=== EXTRACT ===
Create a presentable deck. The previous one used during due diligence was long-winded and far too technical, which whilst acceptable  pre-deal would undoubtedly cause confusion and concern post-deal.  Ideally, the tech leader will adapt to new reporting and some storytelling, which can be evidenced through the board pack.

Like the previous example, far more customer engagement was necessary and toincrease levels of stakeholder engagement. There had been prior experiences where the business users rejected tech team initiatives, rendering the effort useless and expensive.

Lastly, they had to increase technology governance. Again, finding the right project manager and a fractional CTO was key to this.

Pace: I thought you did that already?

In this example, the deal went through nicely, even though I was personally overwhelmed by the amount of technology transformation needed to succeed.  But the investors saw an excellent opportunity and were willing to invest the money that was required to build the next platform of the future for the firm. 

At the first board meeting, the CTO realised the mood had changed; it wasn’t aggressive, but the board had expected him to be further on in his planning than he was.  Only three weeks in, and he was on the backfoot, needing to build a considerable strategy.  And as one investor told him – “I thought you had completed that already?”.  Being on the backfoot was incredibly difficult for him to recover from, which he did eventually.

3. Growth Capital to Fuel SaaS Transformation

Business Issue:

Pure software business.  Post-deal, long-running product transformation was preventing the latest updates from being presented/sold to customers. They had a large, expensive international developer team and the investors had doubts about the need for such a large team and its costs. 

There hadn’t been any prior technology due diligence – the customer base was significant players and the addressable market huge.


The management was very established and experienced but had been a private company and self-funded, so it hadn’t needed the same level of reporting it would for investors. 

This resulted in a lack of value attribution in the roadmap. Hence investors can see the money going out but not the benefit. The team already needed to move to a SaaS solution.

Technology In Use

High-profile, enterprise-focused web product where customers host themselves.  Large monolithic stack that had developed over a decade.
=== STORED ROWS ===
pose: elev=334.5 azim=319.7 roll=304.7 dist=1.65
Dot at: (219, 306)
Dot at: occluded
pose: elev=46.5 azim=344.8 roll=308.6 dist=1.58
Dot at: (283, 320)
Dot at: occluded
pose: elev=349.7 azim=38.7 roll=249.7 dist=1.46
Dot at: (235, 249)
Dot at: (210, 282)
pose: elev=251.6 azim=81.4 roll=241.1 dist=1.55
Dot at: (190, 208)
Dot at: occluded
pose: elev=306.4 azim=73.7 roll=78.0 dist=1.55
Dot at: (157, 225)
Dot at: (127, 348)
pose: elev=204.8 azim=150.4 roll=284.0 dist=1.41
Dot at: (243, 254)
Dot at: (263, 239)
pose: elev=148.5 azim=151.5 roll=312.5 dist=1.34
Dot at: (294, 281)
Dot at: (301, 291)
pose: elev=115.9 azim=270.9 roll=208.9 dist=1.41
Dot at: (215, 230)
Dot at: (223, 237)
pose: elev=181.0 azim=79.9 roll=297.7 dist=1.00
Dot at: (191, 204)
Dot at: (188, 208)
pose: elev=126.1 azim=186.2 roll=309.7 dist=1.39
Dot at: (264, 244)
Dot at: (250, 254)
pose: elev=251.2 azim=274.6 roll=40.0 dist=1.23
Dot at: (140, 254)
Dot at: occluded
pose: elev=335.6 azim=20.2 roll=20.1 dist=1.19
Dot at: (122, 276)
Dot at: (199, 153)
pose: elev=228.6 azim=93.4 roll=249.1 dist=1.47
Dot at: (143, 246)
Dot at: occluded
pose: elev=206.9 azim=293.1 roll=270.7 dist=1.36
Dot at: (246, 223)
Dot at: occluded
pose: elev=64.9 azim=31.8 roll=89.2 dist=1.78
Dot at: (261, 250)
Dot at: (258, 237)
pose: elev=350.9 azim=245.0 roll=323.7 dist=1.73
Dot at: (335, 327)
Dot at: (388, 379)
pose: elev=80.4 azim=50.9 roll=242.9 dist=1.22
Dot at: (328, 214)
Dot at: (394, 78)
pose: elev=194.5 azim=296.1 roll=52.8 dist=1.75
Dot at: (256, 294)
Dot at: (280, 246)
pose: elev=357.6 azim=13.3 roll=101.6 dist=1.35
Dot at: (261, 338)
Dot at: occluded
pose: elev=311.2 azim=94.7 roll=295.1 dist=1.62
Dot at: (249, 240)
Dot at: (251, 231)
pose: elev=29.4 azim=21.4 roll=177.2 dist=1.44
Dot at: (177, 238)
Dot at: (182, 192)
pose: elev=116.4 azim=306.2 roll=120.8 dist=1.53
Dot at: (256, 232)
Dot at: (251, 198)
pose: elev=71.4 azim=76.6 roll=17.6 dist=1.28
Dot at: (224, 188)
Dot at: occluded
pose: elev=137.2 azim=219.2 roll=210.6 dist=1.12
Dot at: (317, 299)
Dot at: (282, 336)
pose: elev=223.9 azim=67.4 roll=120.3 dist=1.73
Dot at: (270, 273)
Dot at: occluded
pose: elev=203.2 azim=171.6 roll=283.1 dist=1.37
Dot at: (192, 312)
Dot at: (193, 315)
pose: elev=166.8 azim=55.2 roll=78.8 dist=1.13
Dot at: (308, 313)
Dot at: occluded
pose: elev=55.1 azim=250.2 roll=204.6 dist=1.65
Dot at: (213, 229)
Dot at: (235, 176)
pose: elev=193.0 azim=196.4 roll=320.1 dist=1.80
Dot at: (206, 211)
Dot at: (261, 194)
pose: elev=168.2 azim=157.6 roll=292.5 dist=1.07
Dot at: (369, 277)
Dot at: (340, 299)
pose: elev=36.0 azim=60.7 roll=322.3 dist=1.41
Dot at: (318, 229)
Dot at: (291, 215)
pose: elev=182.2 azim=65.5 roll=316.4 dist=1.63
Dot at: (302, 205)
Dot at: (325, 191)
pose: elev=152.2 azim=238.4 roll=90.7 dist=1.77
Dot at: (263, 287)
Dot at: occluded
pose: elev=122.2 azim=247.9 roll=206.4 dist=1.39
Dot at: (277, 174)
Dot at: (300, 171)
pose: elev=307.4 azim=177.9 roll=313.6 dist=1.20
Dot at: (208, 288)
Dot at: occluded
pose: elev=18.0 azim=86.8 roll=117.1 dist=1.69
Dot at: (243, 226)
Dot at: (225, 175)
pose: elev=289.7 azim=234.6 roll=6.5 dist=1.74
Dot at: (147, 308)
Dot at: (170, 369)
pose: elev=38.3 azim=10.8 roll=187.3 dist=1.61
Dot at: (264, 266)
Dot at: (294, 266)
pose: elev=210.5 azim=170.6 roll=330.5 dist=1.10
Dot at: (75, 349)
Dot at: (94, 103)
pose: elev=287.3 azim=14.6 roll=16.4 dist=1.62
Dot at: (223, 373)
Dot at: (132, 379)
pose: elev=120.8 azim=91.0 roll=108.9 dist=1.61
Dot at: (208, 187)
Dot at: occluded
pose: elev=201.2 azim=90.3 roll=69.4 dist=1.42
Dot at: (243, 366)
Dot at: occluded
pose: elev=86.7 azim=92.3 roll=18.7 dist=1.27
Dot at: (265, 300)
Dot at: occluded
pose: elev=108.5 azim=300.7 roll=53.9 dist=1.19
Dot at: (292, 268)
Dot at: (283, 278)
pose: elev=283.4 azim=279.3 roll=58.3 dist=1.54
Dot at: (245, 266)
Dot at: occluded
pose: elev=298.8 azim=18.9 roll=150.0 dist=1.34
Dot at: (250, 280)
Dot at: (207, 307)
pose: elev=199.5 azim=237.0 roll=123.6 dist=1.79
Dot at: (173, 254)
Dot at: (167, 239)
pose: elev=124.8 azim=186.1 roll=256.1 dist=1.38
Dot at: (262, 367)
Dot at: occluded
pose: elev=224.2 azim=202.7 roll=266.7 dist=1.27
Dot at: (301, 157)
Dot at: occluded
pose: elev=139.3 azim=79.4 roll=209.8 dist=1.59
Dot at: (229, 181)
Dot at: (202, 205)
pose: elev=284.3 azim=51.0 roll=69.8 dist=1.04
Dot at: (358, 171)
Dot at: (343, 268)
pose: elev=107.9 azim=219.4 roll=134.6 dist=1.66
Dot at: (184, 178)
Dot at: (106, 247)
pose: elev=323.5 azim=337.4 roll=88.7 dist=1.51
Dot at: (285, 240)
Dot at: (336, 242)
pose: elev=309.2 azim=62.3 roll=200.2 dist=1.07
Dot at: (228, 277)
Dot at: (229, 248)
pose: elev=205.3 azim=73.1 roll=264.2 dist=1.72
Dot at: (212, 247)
===
### WORK INSTRUCTIONS
1. Please answer these from the extract:
(a) For how long had the large monolithic stack been developing?
(b) How many weeks in was the CTO at the first board meeting?
(c) Finding which two people was key to increasing technology governance?
2. List every heading in the extract.
The entries aren't needed for anything here.

### FULL SOLUTIONS
1.
(a) Over a decade.
(b) Three weeks.
(c) The right project manager and a fractional CTO.

2.
Pace: I thought you did that already?
3. Growth Capital to Fuel SaaS Transformation
Business Issue:
Technology In Use